Ontwerp­wetenschappen

Dierenhuisvesting

Biodiversiteit op de campus krijgt een boost

Architectuurstudenten ontwerpen dierenverblijfplaatsen voor Stadscampus

Een cohousingproject voor huismussen, zwarte roodstaarten, gierzwaluwen en vleermuizen kreeg een plekje op de Stadscampus van UAntwerpen. Ook enkele andere dierenverblijven, allemaal ontworpen en gerealiseerd door studenten architectuur, worden weldra geïnstalleerd. Op die manier krijgt de biodiversiteit op de campus een boost.

Op de Stadscampus van de Antwerpse universiteit werd er de voorbije decennia heel wat ge- en verbouwd. Voor studenten en medewerkers is de campus een aangename plek om te vertoeven. “Bij het realiseren van al die projecten ging er weinig aandacht naar natuurinclusief bouwen”, vertelt Hans Barbier, docent in de opleiding architectuur. “Met eenvoudige voorzieningen aan gebouwen, zoals architectonische aanpassingen aan het ontwerp of het aanpassen van een werkwijze of de te gebruiken materialen, kan veel bereikt worden voor de biodiversiteit en leefbaarheid.”

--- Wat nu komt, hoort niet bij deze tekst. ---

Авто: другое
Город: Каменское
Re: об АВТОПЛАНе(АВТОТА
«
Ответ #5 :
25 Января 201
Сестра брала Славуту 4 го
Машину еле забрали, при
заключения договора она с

“Architecten en zeker architecten in spe wachten belangrijke uitdagingen in de strijd tegen de klimaatverandering. Bij het (ver)bouwen zullen ze duurzame materialen moeten gebruiken en energiebesparingen moeten realiseren. Ze zullen ook aandacht moeten besteden aan het behoud en de ontwikkeling van biodiversiteit. Een gebouw staat niet op zichzelf, ook de omgeving is van belang.”

Onlosmakelijk verbonden

Natuur en pand moeten tijdens het (ver)bouwen onlosmakelijk met elkaar verbonden zijn. Dat kan bijvoorbeeld door het integreren van verblijfplaatsen voor dieren die in gebouwen wonen – denk onder meer aan vleermuizen, gierzwaluwen en huismussen – en het benutten van daken en gevels.

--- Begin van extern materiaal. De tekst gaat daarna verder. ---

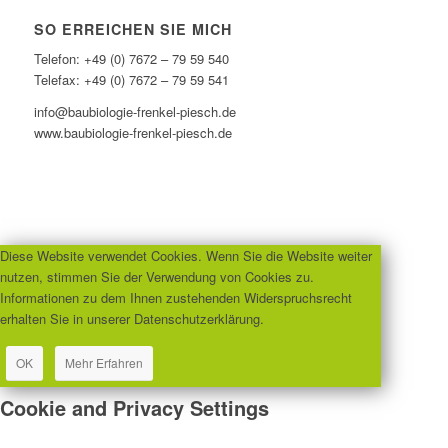
SO ERREICHEN SIE MICH
Telefon: +49 (0) 7672 – 79 59 540
Telefax: +49 (0) 7672 – 79 59 541
info@baubiologie-frenkel-piesch.de
www.baubiologie-frenkel-piesch.de
Diese Website verwendet Cookies. Wenn Sie die Website weiter
nutzen, stimmen Sie der Verwendung von Cookies zu.
Informationen zu dem Ihnen zustehenden Widerspruchsrecht
erhalten Sie in unserer Datenschutzerklärung.
OK
Mehr Erfahren
Cookie and Privacy Settings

Tijdens een projectweek voegden de studenten van het eerste jaar architectuur de daad bij het woord: ze ontwierpen en realiseerden in samenwerking met de klimaatgroep van UAntwerpen, Natuurpunt en het Departement Infrastructuur van de universiteit dierenverblijven voor vogels, kleine zoogdieren en insecten. Die verblijven krijgen een plek op de Stadscampus, zodat heel wat soorten hun weg kunnen (terug)vinden naar de universiteitsgebouwen. De verblijfplaatsen zijn hoofdzakelijk opgetrokken in hout, maar ook andere, gerecupereerde materialen mochten gebruikt worden.

Cohousingproject

Dinsdag werd alvast een van de dierenverblijven geïnstalleerd tegen de gevel van het gebouw op de Paardenmarktsite. Het gaat om een cohousingproject voor huismussen, zwarte roodstaarten, gierzwaluwen en vleermuizen, een ontwerp van de studenten Merel Melis, Tezeta Saillart, Gloria Sprengers, Rik Van Lent en Amierkhan Sapralyev.

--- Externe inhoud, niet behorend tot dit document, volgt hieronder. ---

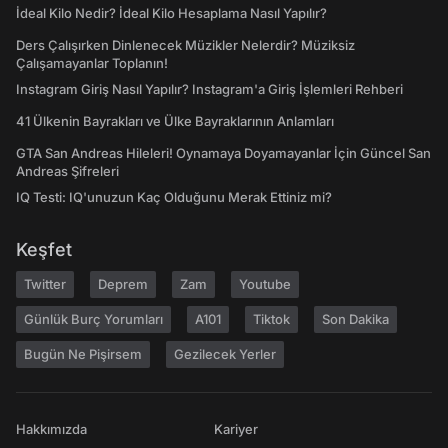
İdeal Kilo Nedir? İdeal Kilo Hesaplama Nasıl Yapılır?
Ders Çalışırken Dinlenecek Müzikler Nelerdir? Müziksiz
Çalışamayanlar Toplanın!
Instagram Giriş Nasıl Yapılır? Instagram'a Giriş İşlemleri Rehberi
41 Ülkenin Bayrakları ve Ülke Bayraklarının Anlamları
GTA San Andreas Hileleri! Oynamaya Doyamayanlar İçin Güncel San
Andreas Şifreleri
IQ Testi: IQ'unuzun Kaç Olduğunu Merak Ettiniz mi?
Keşfet
Twitter
Deprem
Zam
Youtube
Günlük Burç Yorumları
A101
Tiktok
Son Dakika
Bugün Ne Pişirsem
Gezilecek Yerler
Hakkımızda
Kariyer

“De jury vond het een hartverwarmend ontwerp”, zegt Gwenn Van Laer van de opleiding architectuur. “Het is een mooie realisatie van een broed- en drinkplaats voor vogels, waarbij water het uitgangspunt van het ontwerp wordt. Het dierenverblijf is compositorisch sterk, eenvoudig, heeft een goeie lichtwerking (contrast licht-schaduw) en intelligent materiaalgebruik.”

Het project kreeg een plekje bij een patio die recent werd onthard. Heel binnenkort zorgen de docenten architectuur op diezelfde plaats nog voor aanplantingen. Ook de andere gerealiseerde dierenverblijven krijgen een plek op en rond verschillende gebouwen op de Stadscampus.